Remote-mirror verification

When a workflow is pushed to a public mirror — GitHub, Overleaf, or Zenodo — vaibify verifies that the remote copy of every manifested file still matches the SHA-256 recorded at archive time. Each remote exposes a uniform fdictFetchRemoteHashes(...) API (githubMirror.py, overleafMirror.py, zenodoClient.py) that returns one SHA-256 per declared file. Two layers run on top:

Cheap poll — continuous, low-cost change detection (per-file blob SHA-1 or modified-time metadata). Flags “something might have drifted, re-verify.”
Authoritative verify — downloads bytes, recomputes SHA-256, compares against MANIFEST.sha256. Triggered by the per-remote Re-verify button in the dashboard or by the scheduled background loop in scheduledReverify.py. The cadence is currently a single global default (6 hours) set when the FastAPI app is constructed and applied uniformly to every loaded workflow; per-workflow overrides are deferred to a future commit.

Written task 1:
What is the current default cadence of the scheduled background re-verification, according to the remote-mirror verification text?
Written task 2:
List every Python file named in the remote-mirror verification text.

Data to examine:
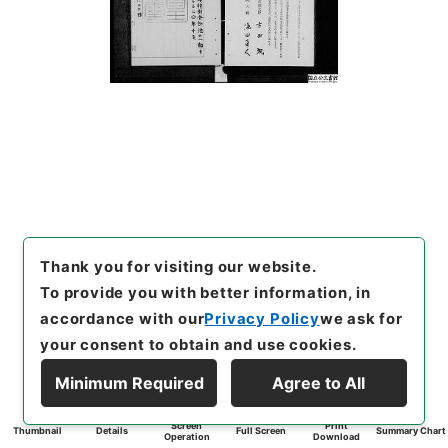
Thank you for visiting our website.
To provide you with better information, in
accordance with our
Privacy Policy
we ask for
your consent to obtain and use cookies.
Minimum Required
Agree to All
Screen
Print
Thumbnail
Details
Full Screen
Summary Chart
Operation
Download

---

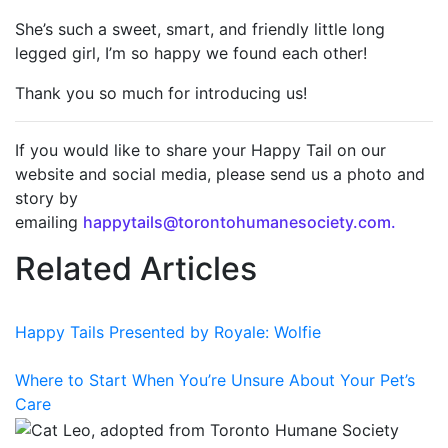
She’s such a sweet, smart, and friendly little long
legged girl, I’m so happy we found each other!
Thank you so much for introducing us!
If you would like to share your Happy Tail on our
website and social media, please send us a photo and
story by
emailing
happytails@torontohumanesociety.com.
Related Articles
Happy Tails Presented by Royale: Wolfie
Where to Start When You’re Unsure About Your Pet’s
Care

Task output 1:
Six hours, set as a single global default applied to every loaded workflow.

Task output 2:
githubMirror.py, overleafMirror.py, zenodoClient.py, scheduledReverify.py